__Activity__
For the data below, count the lines that have the string "LSSK" and state that number by itself.
** The data follows **
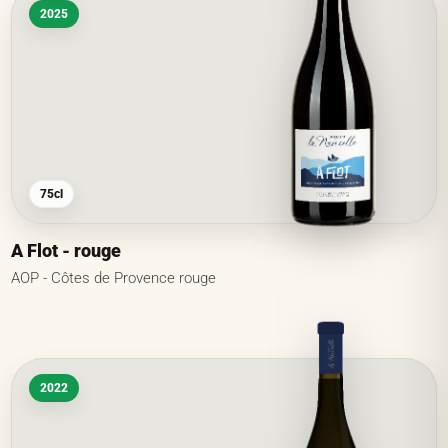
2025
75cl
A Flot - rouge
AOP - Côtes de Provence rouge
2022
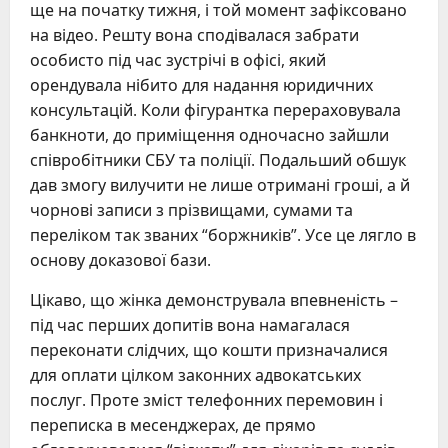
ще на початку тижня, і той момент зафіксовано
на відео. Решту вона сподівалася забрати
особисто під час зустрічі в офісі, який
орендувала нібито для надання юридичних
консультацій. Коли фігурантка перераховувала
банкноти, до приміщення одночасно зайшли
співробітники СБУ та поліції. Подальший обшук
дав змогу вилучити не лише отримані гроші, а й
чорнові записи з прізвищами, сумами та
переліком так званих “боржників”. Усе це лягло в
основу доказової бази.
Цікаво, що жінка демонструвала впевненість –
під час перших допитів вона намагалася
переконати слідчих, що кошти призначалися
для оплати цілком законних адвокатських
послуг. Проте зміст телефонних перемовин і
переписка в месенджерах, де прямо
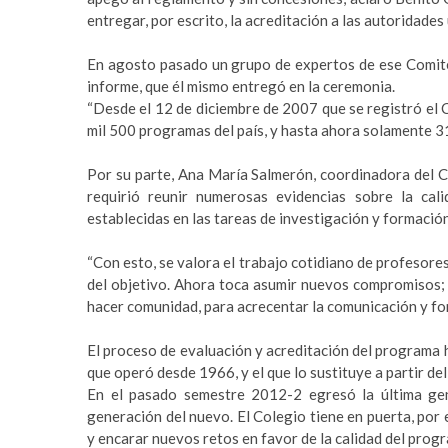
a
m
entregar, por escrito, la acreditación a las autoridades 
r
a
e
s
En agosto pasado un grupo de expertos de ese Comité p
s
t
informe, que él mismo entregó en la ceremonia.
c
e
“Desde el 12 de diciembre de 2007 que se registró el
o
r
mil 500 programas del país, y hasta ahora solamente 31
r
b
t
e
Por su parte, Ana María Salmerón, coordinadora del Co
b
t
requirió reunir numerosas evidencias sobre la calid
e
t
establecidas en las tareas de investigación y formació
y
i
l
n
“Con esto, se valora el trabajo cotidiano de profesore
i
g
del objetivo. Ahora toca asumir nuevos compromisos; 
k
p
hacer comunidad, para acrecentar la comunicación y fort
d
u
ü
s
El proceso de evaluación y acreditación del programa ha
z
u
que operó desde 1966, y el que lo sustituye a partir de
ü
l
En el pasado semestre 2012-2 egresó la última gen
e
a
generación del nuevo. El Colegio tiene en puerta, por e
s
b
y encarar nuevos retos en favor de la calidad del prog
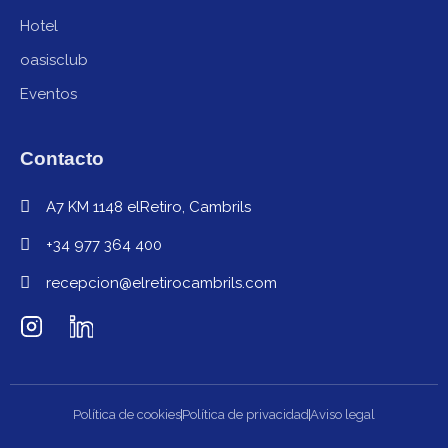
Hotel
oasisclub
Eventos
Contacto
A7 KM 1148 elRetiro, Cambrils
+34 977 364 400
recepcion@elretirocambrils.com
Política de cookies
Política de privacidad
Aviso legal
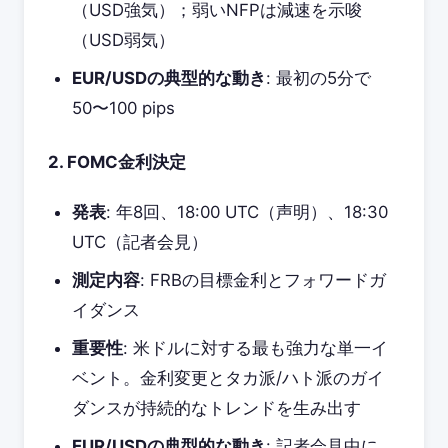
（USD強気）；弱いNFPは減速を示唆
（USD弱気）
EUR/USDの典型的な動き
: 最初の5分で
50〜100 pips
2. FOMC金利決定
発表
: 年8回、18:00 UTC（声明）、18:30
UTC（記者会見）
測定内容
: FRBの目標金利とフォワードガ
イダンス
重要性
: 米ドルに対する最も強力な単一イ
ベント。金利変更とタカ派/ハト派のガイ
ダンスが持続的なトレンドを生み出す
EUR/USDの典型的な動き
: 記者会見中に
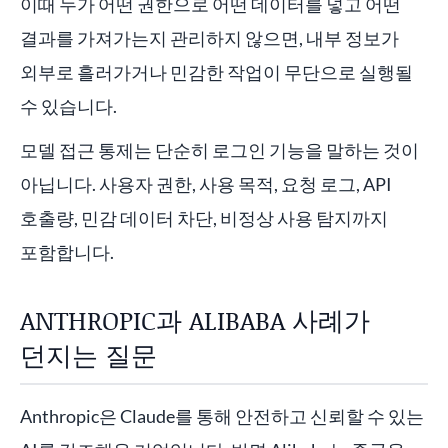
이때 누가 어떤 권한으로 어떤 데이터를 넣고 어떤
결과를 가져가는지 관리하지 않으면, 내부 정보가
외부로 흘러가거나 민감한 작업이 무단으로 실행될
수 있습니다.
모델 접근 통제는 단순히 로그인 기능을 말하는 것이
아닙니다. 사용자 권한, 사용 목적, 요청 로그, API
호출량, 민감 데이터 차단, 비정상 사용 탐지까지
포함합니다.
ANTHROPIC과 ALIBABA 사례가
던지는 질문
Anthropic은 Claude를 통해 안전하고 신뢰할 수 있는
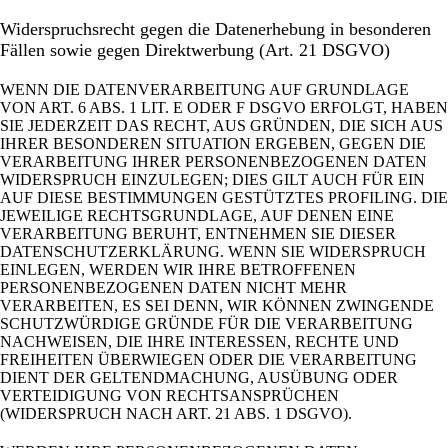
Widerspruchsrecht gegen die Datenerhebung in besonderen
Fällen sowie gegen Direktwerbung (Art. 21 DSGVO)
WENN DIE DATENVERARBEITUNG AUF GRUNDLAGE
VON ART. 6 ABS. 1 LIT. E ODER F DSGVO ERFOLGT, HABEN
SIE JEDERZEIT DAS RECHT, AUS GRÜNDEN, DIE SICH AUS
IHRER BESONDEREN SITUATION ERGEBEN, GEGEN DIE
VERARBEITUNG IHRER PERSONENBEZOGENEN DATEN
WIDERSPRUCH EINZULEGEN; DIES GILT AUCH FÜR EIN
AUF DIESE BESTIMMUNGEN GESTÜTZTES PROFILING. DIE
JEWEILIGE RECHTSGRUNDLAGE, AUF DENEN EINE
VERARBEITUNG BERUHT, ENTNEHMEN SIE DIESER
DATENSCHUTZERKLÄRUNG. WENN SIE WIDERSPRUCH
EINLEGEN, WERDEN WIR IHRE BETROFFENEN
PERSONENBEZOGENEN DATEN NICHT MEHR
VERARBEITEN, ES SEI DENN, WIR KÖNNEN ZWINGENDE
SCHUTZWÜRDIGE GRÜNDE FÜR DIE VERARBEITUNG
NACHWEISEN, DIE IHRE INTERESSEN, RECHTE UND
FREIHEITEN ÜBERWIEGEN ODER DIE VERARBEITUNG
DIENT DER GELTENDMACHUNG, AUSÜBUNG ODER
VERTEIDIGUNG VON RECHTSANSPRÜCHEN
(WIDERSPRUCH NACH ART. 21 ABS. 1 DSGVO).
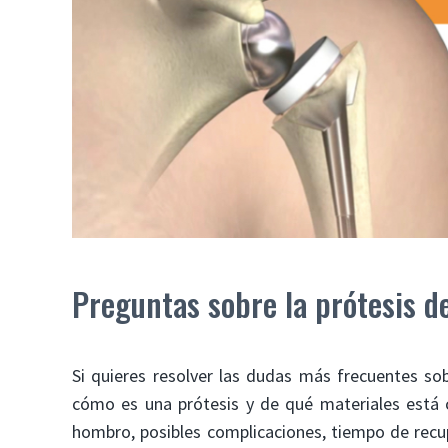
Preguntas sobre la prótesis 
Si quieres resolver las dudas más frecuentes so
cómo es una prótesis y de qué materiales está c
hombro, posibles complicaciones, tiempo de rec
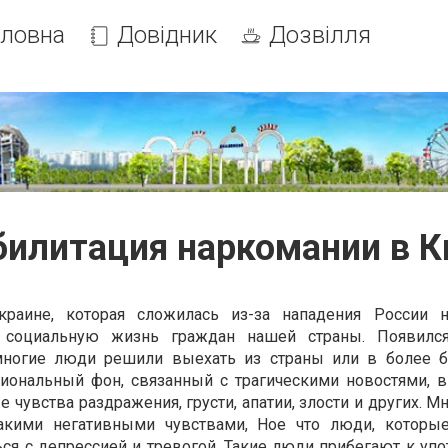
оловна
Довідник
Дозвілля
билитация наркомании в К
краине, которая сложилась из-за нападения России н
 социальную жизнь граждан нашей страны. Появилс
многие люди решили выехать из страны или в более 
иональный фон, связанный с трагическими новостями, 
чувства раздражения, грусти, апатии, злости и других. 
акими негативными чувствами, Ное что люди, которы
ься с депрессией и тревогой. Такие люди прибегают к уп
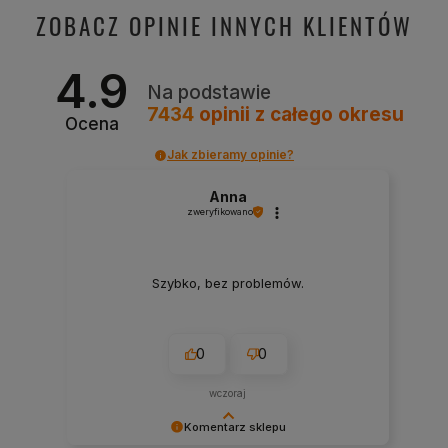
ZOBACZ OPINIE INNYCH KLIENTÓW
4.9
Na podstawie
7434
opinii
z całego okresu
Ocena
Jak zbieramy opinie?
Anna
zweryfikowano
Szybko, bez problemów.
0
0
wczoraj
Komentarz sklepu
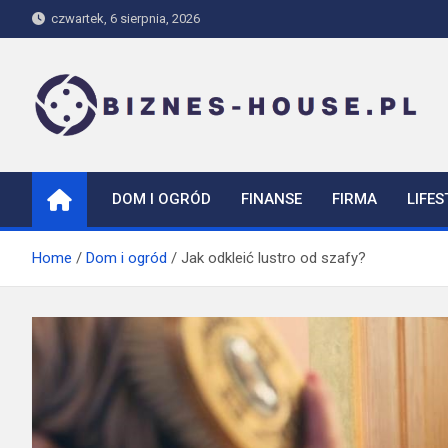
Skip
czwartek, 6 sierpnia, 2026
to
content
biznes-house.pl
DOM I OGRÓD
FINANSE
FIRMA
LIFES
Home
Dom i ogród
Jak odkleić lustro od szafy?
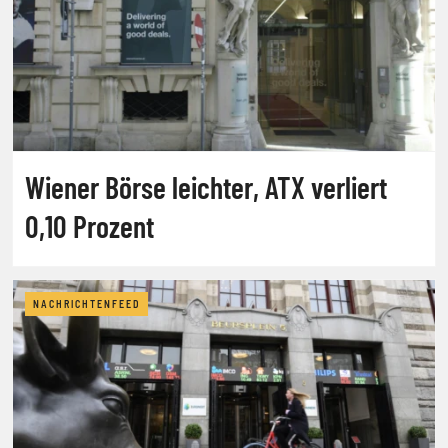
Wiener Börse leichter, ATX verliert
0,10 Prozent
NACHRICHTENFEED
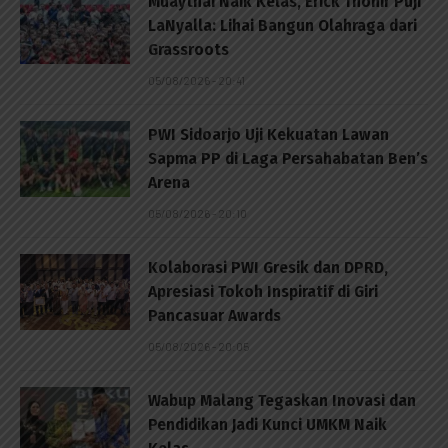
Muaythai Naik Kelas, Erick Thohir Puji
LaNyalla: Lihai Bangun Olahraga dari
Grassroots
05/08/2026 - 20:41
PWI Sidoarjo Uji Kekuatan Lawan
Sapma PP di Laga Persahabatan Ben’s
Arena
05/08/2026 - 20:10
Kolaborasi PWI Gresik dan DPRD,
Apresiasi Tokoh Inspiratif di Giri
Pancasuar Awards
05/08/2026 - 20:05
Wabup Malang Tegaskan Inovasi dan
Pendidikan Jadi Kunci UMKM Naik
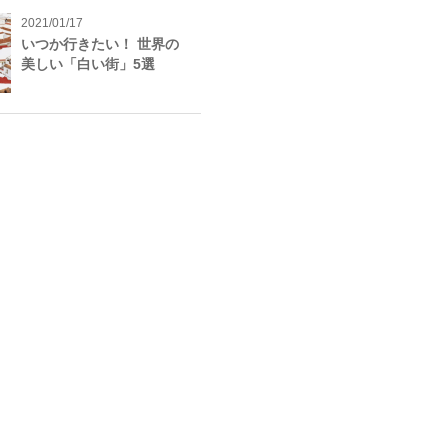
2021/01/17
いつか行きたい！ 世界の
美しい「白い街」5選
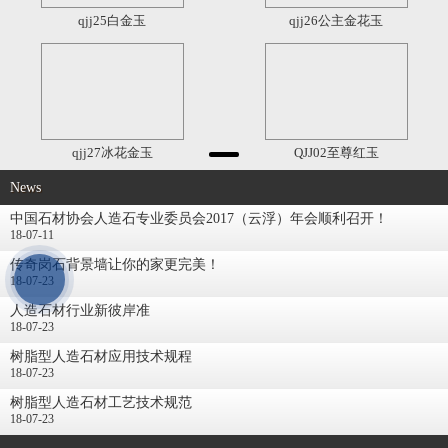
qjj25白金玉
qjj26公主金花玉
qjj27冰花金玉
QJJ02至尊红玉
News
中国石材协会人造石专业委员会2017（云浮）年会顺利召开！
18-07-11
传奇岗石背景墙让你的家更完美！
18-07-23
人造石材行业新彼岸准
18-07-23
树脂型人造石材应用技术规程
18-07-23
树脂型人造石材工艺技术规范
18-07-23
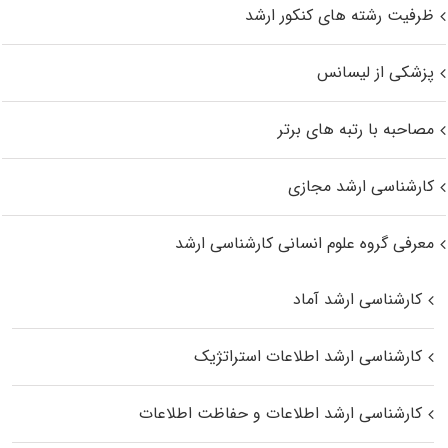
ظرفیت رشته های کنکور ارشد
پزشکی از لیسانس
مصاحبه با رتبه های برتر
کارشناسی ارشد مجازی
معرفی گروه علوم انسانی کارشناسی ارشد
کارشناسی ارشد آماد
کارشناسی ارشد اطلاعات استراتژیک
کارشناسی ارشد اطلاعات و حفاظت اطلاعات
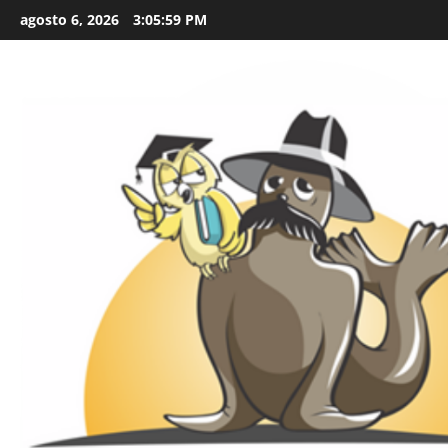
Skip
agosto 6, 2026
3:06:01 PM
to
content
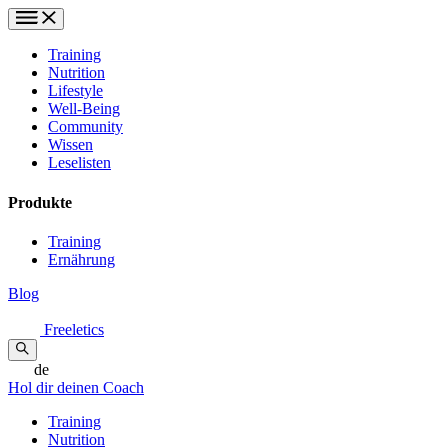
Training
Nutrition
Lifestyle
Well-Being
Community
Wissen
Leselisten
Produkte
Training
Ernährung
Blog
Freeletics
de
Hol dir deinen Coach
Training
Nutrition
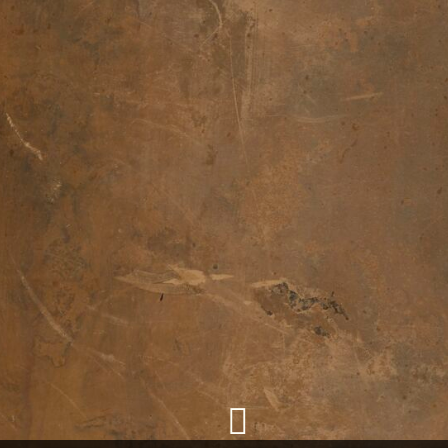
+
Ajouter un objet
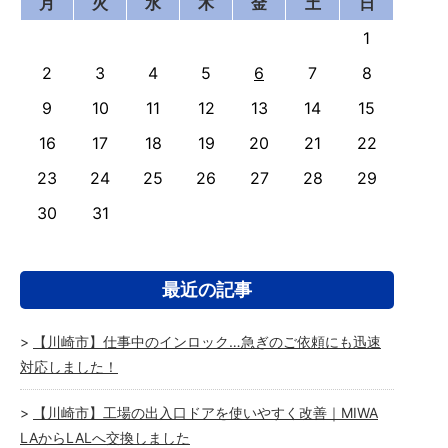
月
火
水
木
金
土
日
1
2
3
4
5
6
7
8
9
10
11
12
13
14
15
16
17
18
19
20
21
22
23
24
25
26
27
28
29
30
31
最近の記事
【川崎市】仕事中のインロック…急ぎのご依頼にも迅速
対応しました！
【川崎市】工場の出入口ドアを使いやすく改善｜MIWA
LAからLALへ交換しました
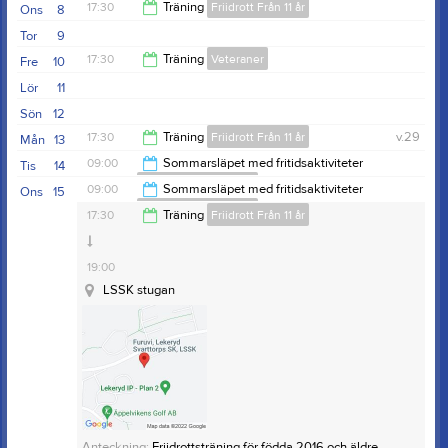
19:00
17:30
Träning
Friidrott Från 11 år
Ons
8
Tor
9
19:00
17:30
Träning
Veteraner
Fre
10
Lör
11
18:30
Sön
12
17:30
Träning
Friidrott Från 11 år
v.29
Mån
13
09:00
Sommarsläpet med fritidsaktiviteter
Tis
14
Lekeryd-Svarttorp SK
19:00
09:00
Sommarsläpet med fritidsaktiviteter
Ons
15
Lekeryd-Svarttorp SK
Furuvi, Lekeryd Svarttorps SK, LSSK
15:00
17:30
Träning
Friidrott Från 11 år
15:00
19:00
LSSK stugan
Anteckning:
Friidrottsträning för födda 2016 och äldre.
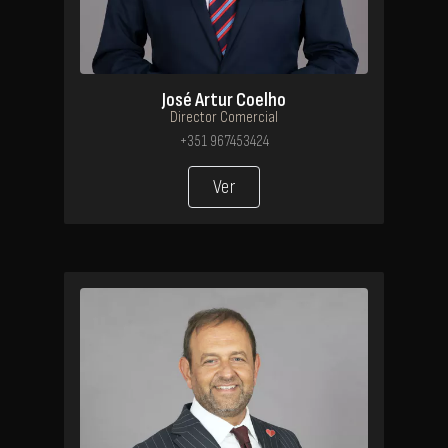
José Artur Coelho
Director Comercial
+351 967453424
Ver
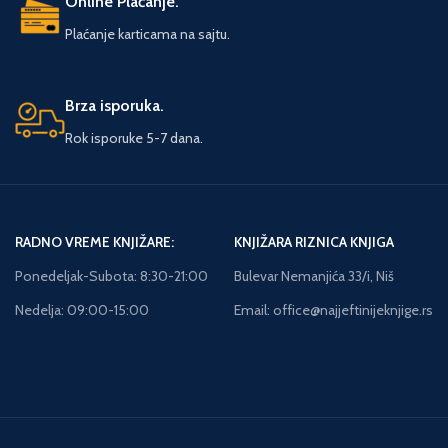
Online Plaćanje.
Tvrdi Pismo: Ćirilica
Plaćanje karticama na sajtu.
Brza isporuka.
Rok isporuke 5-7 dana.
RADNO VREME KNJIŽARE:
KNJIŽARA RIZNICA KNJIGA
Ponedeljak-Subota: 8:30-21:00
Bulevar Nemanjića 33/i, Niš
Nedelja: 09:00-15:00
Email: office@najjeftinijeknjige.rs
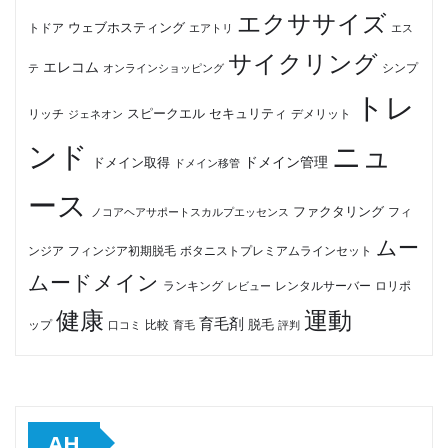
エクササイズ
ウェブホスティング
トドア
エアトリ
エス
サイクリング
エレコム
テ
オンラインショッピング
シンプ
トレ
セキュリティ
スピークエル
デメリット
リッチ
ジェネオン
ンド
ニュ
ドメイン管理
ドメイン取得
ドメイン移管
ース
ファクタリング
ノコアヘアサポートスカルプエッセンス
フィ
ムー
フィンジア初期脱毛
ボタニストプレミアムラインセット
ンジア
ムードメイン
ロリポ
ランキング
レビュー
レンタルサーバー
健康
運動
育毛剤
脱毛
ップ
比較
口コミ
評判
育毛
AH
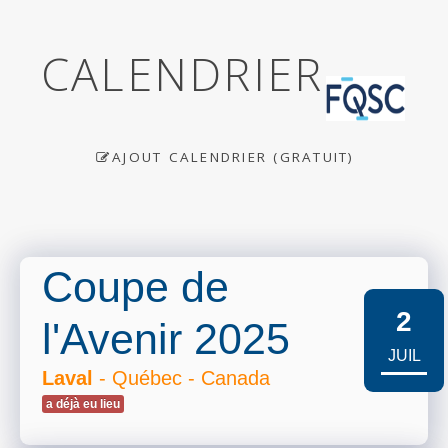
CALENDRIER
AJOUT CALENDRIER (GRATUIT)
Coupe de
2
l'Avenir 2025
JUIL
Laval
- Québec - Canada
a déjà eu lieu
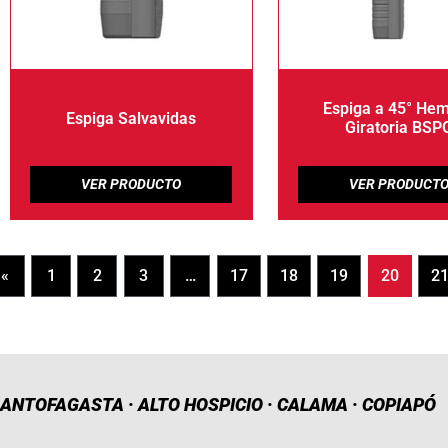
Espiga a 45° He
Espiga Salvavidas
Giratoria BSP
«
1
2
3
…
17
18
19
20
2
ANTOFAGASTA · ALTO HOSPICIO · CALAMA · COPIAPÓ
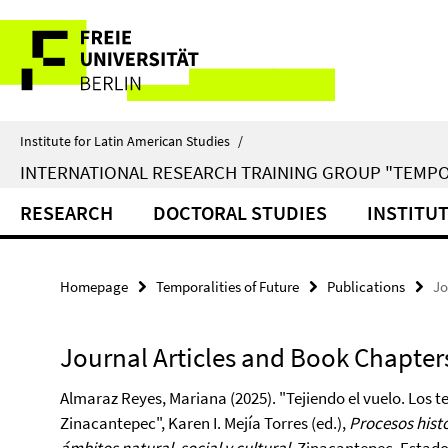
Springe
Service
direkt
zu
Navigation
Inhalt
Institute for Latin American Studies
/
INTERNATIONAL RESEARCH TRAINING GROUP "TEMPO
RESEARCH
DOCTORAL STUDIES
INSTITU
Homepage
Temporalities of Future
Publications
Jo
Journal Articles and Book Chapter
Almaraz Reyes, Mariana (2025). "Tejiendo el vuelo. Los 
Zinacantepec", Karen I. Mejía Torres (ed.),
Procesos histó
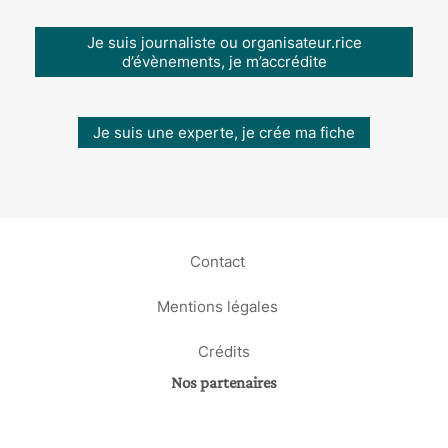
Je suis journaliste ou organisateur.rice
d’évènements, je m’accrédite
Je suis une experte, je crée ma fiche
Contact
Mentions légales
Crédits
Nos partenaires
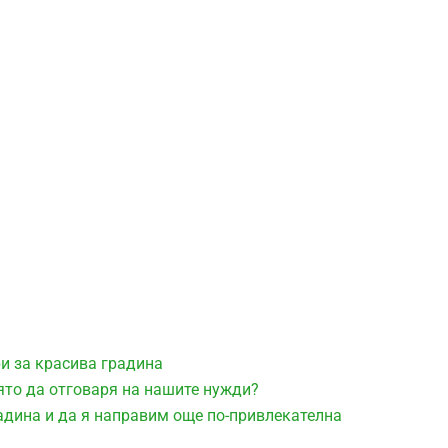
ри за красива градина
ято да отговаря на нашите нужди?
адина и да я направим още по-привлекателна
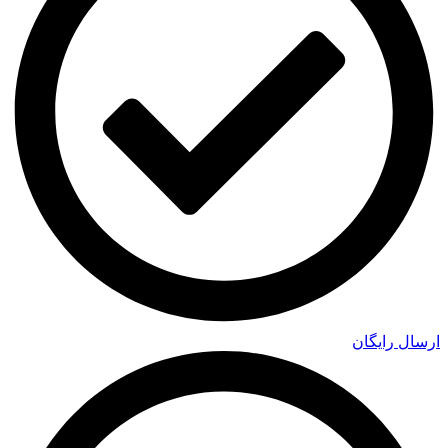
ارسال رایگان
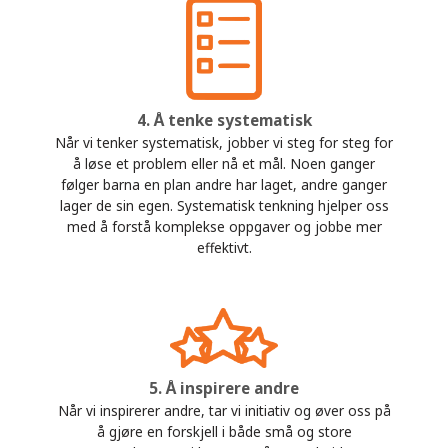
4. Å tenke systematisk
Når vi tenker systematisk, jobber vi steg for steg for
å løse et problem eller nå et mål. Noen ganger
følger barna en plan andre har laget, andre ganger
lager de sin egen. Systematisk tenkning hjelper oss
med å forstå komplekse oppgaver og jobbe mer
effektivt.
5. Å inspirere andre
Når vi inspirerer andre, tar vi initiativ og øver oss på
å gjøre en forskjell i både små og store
** End of The data **
__Written response__
2